In his semiannual testimony on the state of monetary policy, the central bank chief noted that the Fed is watching the state of affairs closely and is prepared to adapt policy if warranted. In all, he called the U.S. economic outlook "generally favorable" but one that faces challenges from abroad.
"While we view current economic conditions as healthy and the economic outlook as favorable, over the past few months we have seen some crosscurrents and conflicting signals," Powell said in his prepared remarks to the Senate Committee on Banking, Housing and Urban Affairs. "Financial markets became more volatile toward year-end, and financial conditions are now less supportive of growth than they were earlier last year."
China and Europe are particular areas of concern, and the Fed is watching how Brexit negotiations and trade talks play out.
Powell rattled investors in December when he described the balance sheet roll-off as being on "autopilot," but his remarks Tuesday represented a different tack.
"I would note that we are prepared to adjust any of the details for completing balance sheet normalization in light of economic and financial developments. In the longer run, the size of the balance sheet will be determined by the demand for Federal Reserve liabilities such as currency and bank reserves," he said.
· U.S. government debt yields fell Tuesday as investors digested Federal Reserve Chairman Jerome Powell's statement to the U.S. Senate.
At 10 a.m.
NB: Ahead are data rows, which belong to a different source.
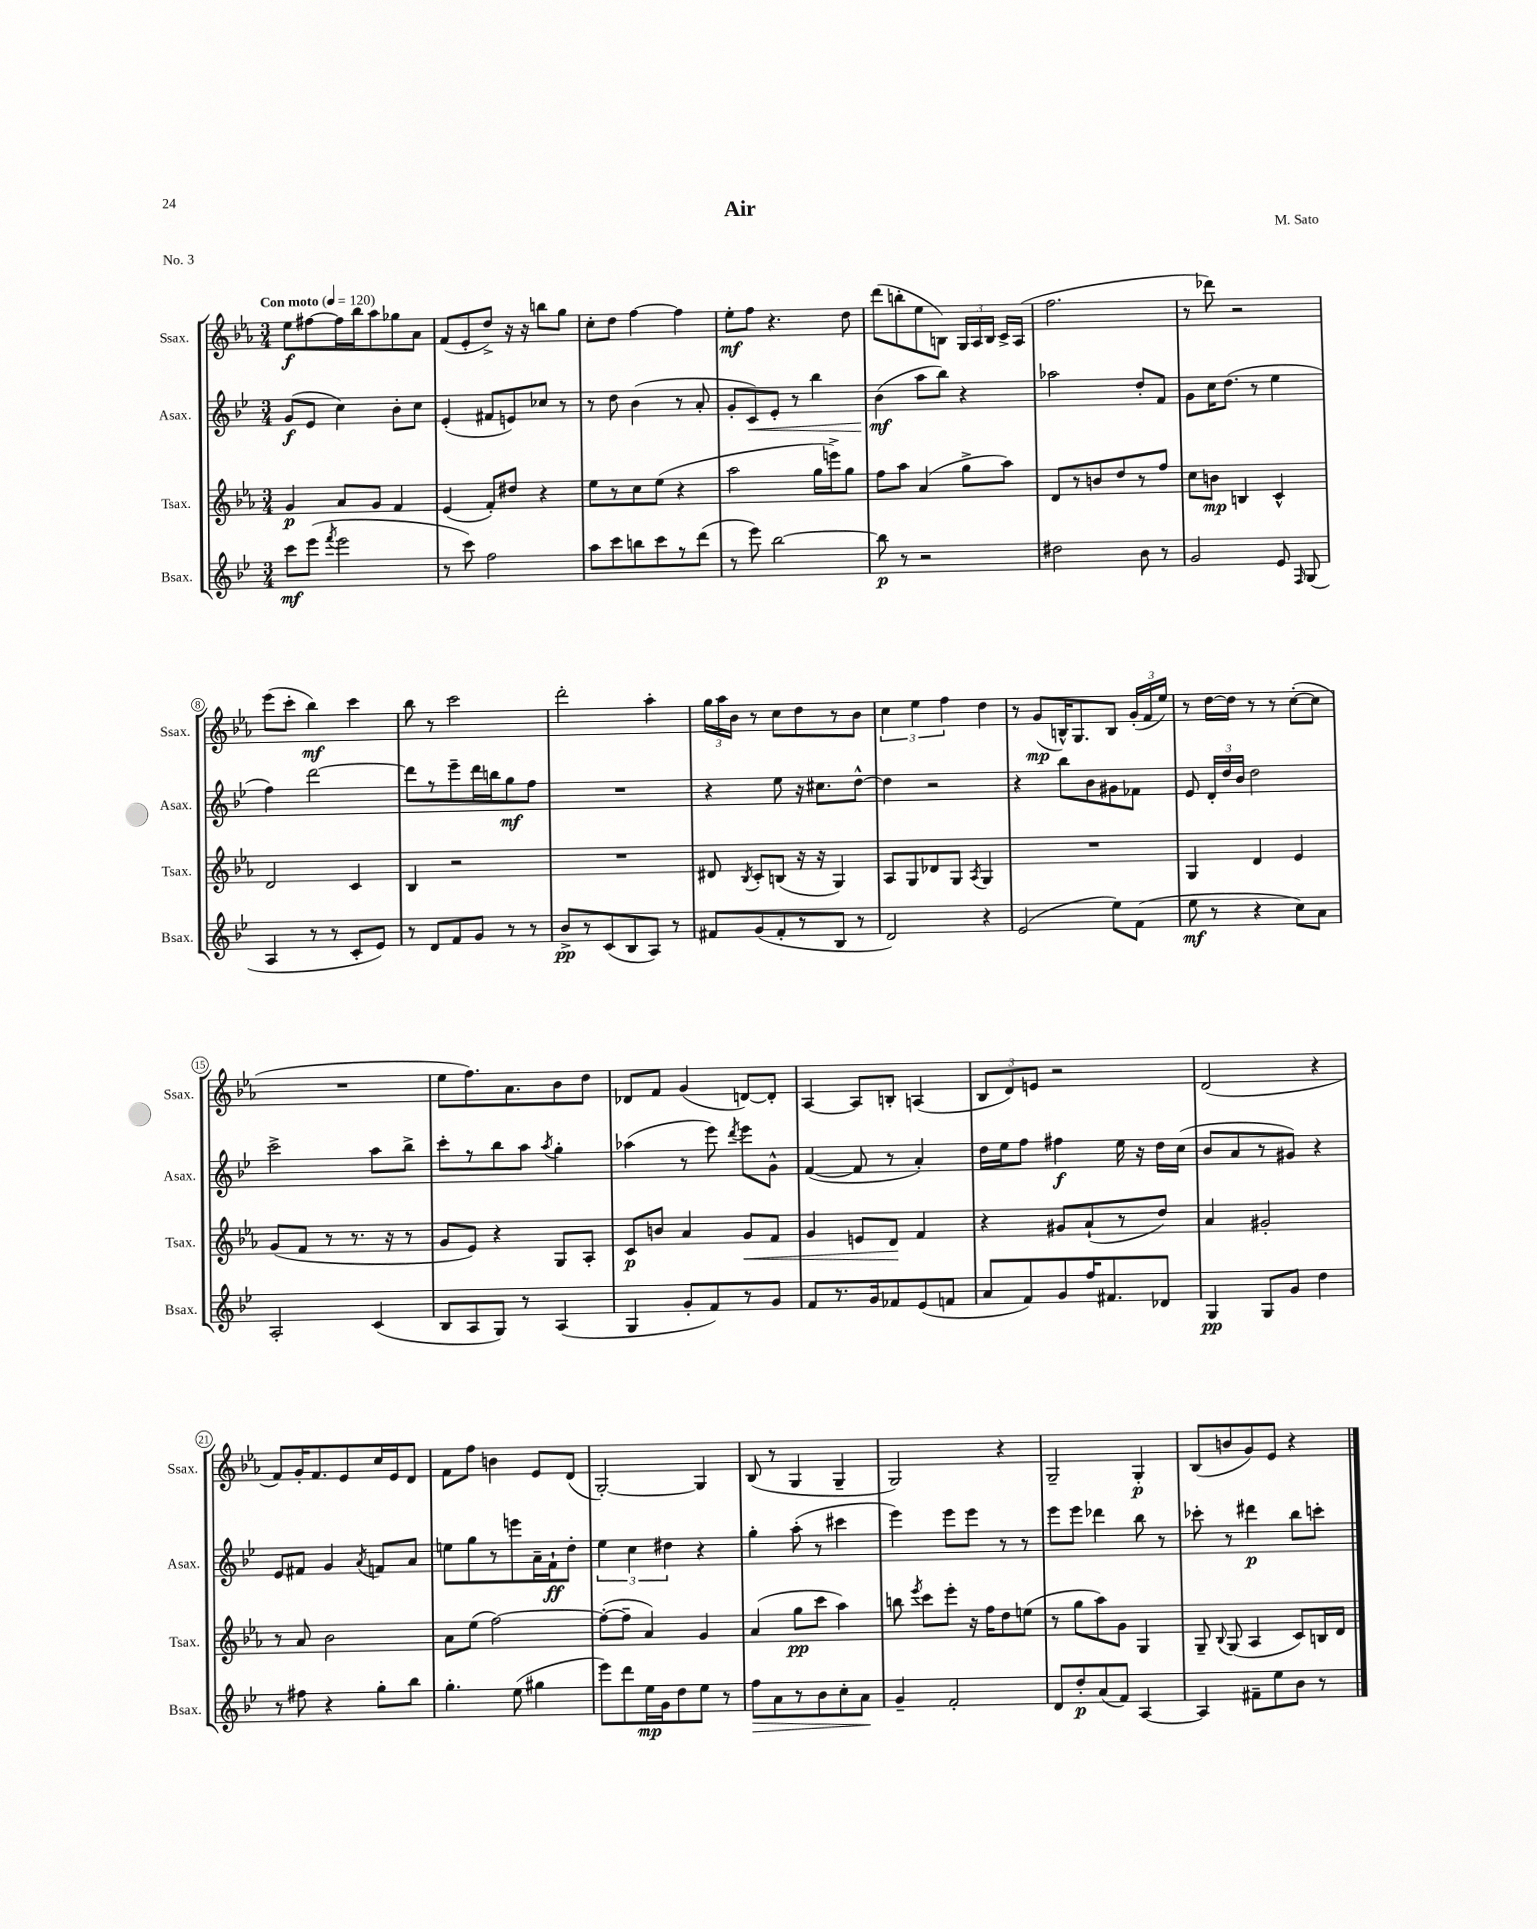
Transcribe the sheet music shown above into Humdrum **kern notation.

**kern	**kern	**kern	**kern
*staff4	*staff3	*staff2	*staff1
*clefG2	*clefG2	*clefG2	*clefG2
*k[b-e-]	*k[b-e-a-]	*k[b-e-]	*k[b-e-a-]
*M3/4	*M3/4	*M3/4	*M3/4
*MM120	*MM120	*MM120	*MM120
8ccc	4g	(8g	8ee-
(8eee-	.	8e-	[8ff#
8qfff	.	.	.
2eee-	8a-	4cc)	16ff#]
.	.	.	16bb-
.	8g	.	8aa-
.	4f	8b-'	8gg-
.	.	8cc	8a-
=	=	=	=
8r	(4e-	(4e-'	(8f
8ccc)	.	.	8e-'
2ff	8f')	8f#	8dd^)
.	8dd#	8e)	16r
.	.	.	16r
.	4r	8cc-	8bb
.	.	8r	8gg
=	=	=	=
8aa	8ee-	8r	8cc'
8ccc	8r	8dd	8dd
8bb	8cc	(4b-	[4ff
8ccc	(8ee-	.	.
8r	4r	8r	4ff]
(8ddd	.	8a'	.
=	=	=	=
8r	2aa-	8g'	8ee-'
8eee-)	.	8c)	8ff
[2bb-	.	8e-'	4.r
.	.	8r	.
.	16gg	4bb-	.
.	16eee^)	.	.
.	8gg	.	8dd
=	=	=	=
8bb-]	8ff	(4b-	(8ddd
8r	8aa-	.	8bb'
2r	(4a-	8aa	8ee-
.	.	8bb-)	8B)
.	8gg^	4r	24G
.	.	.	24A-
.	.	.	24B
.	8aa-)	.	16c^
.	.	.	(16A-
=	=	=	=
2dd#	8d	2aa-	2.ff
.	8r	.	.
.	8b	.	.
.	8dd	.	.
8b-	8r	8dd'	.
8r	8ff	8f	.
=	=	=	=
2g	8cc	8g	8r
.	8b	16cc	8ddd-)
.	.	(8.dd	.
.	4B	.	2r
.	.	8r	.
8e-	4c^^	4ee-	.
16qqF	.	.	.
(8G	.	.	.
=	=	=	=
4A	2d	4ff)	(8eee-
.	.	.	8ccc'
8r	.	[2ddd	4bb-)
8r	.	.	.
8c'	4c	.	4ccc
8e-)	.	.	.
=	=	=	=
8r	4B-	8ddd]	8bb-
8d	.	8r	8r
8f	2r	8eee-~	2ccc
8g	.	16ddd	.
.	.	16bb	.
8r	.	8gg	.
8r	.	8ff	.
=	=	=	=
8b-^	2.r	2.r	2ddd'
8r	.	.	.
(8c	.	.	.
8B-	.	.	.
8A)	.	.	4aa-'
8r	.	.	.
=	=	=	=
8f#	8d#	4r	24gg
.	.	.	24aa-
.	.	.	24b-
.	8qB-	.	.
(8g	8c'	.	8r
8f#'	(8B	8ee-	8cc
8r	16r	16r	8dd
.	16r	8.cc#	.
8B-	4G)	.	8r
8r	.	[8dd^^	8b-
=	=	=	=
2d)	8A-	4dd]	6cc
.	8G	.	.
.	.	.	6ee-
.	8d-	2r	.
.	.	.	6ff
.	8G	.	.
.	8qA-	.	.
4r	4G	.	4dd
=	=	=	=
(2e-	2.r	4r	8r
.	.	.	(8g
.	.	8bb-	16B^^)
.	.	.	8.G
.	.	8b-	.
8ee-)	.	8g#	8B
(8f	.	8f-	(24g'
.	.	.	24f
.	.	.	24ee-)
=	=	=	=
8ee-	4G	8e-	8r
8r	.	24d'	[16dd
.	.	24dd	.
.	.	.	16dd]
.	.	24b-	.
4r	4d	2dd	8r
.	.	.	8r
8cc)	4e-	.	([8cc'
8a	.	.	8cc]
=	=	=	=
2A'	(8g	2ccc^	2.r
.	8f	.	.
.	8r	.	.
.	8.r	.	.
(4c	.	8aa	.
.	16r	.	.
.	8r	8bb-^	.
=	=	=	=
8B-	8g	8ccc'	8ee-
8A	8e-)	8r	8.ff)
8G)	4r	8bb-	.
.	.	.	8.a-
8r	.	8aa	.
.	.	8qaa	.
(4A	8G	4gg'	8b-
.	8A-'	.	8dd
=	=	=	=
4G	8c	(4aa-	8d-
.	8b	.	8f
8g'	4a-	8r	(4g
8f)	.	8eee-)	.
.	.	8qddd	.
8r	8g	8eee-	[8d)
8g	8f	8g^^	8d']
=	=	=	=
8f	4g	([4f	[4A-
8.r	.	.	.
.	8e	8f]	8A-]
16g	.	.	.
8f-	8d	8r	8B'
(8e-	4f	4a')	(4A
8f	.	.	.
=	=	=	=
8a	4r	16dd	12B-
.	.	16ee-	.
.	.	.	12d)
8f)	.	8ff	.
.	.	.	12e
8g	8g#	4ff#	2r
16ff	(8a-`	.	.
8.f#	.	.	.
.	8r	16ee-	.
.	.	16r	.
8d-	8dd)	16dd	.
.	.	(16cc	.
=	=	=	=
4G	4a-	8b-	(2d
.	.	8a	.
8G	2g#'	8r	.
8g	.	8g#)	.
4dd	.	4r	4r
=	=	=	=
8r	8r	8e-	8f)
8ff#	8a-	8f#	16g'
.	.	.	8.f
4r	2b-	4g	.
.	.	.	8e-
.	.	8qa	.
8gg'	.	8f	16cc
.	.	.	16e-
8bb-	.	8a	8d
=	=	=	=
4.gg'	8a-	8ee	8f
.	(8ee-	8gg	8ff
.	[2ff)	8r	4b
(8ee-	.	8eee	.
4gg#	.	16a~	8e-
.	.	16f`	.
.	.	8dd'	(8d
=	=	=	=
8eee-)	(8ff'_	6ee-	[2G')
8ddd	8ff~]	.	.
.	.	6cc	.
16ee-	4a-)	.	.
16g	.	.	.
.	.	6dd#	.
8dd	.	.	.
8ee-	4g	4r	4G]
8r	.	.	.
=	=	=	=
8ff	(4a-	4gg'	(8B-
8a	.	.	8r
8r	8gg	(8aa'	4G
8b-	8ccc	8r	.
8cc'	4aa-)	4ccc#	4G~
8a	.	.	.
=	=	=	=
4g~	8bb	4eee-)	2G)
.	8qeee-	.	.
.	8ccc	.	.
2f'	8eee-'	8eee-	.
.	16r	8eee-	.
.	16ff	.	.
.	8dd	8r	4r
.	(8ee	8r	.
=	=	=	=
8d	8r	8eee-	2G~
8dd'	8gg	8eee-	.
(8a	8aa-)	4ddd-	.
8f)	8g	.	.
[4A	4G	8bb-	4G'
.	.	8r	.
=	=	=	=
4A]	8G~	8ccc-'	(8B-
.	8qqB-	.	.
.	(8G	8r	8b
8f#~	4A-	4ddd#	8g)
8ee-	.	.	8e-
8b-	8c)	8bb-	4r
8r	16B	8ccc'	.
.	16d	.	.
==	==	==	==
*-	*-	*-	*-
ET, the yield on the benchmark 10-year Treasury note, which moves inversely to price, was lower at around 2.645 percent, while the yield on the 30-year Treasury bond was also lower at 3.018 percent.
In a prepared statement, Fed ChairPowell told lawmakers that while the U.S. economy looks strong, there are some worrying signs on the horizon.
· In a stinging rebuke to President Donald Trump, the House of Representatives on Tuesday brushed aside veto threats and passed legislation to terminate the emergency he declared at the U.S.-Mexico border in order to build a wall there.
By a vote of 245-182, the House passed the resolution, setting up a vote in the Republican-controlled Senate where the resolution’s chances were slimmer, but seemed to be improving.
Overriding such a veto in Congress would require two-thirds majorities in both chambers, making it highly unlikely, said lawmakers.
· U.S. President Donald Trump and North Korean leader Kim Jong Un are meeting in Vietnam this week for the second time in less than a year, in a bid to get Pyongyang to give up its nuclear program in exchange for sanctions relief.
But experts say they don't have high expectations from this week's meeting, set to take place in Hanoi on Wednesday and Thursday.
"So far, North Korea seems only willing to take measures that limit its nuclear and missile capabilities, it has no indications that it wants to roll back or undercut its existing nuclear arsenal or missile arsenal," Tong Zhao, a fellow at the Carnegie-Tsinghua Center for Global Policy, told CNBC on Tuesday.
· Oil futures steadied on Tuesday on signs that OPEC plans to maintain production cuts despite pressure from U.S. President Donald Trump, whose comment criticizing rising crude prices sent the market into a tailspin a day earlier.
Prices slid on Monday, when many traders were out of the office attending International Petroleum Week, a series of industry events in London, after Trump called on OPEC to ease its efforts to boost the oil market. Prices were "getting too high," the president said.
An OPEC source told Reuters on Tuesday OPEC would stick to its agreement to tighten crude supplies regardless of Trump's recent tweet.
U.S. West Texas Intermediate crude ended Tuesday's session roughly flat, settling 2 cents higher at $55.50. WTI plunged more than 3 percent in the previous session.
Brent crude, the global benchmark, rose 45 cents, or just over a half percent, to $65.21 on Tuesday. Brent lost 3.5 percent on Monday.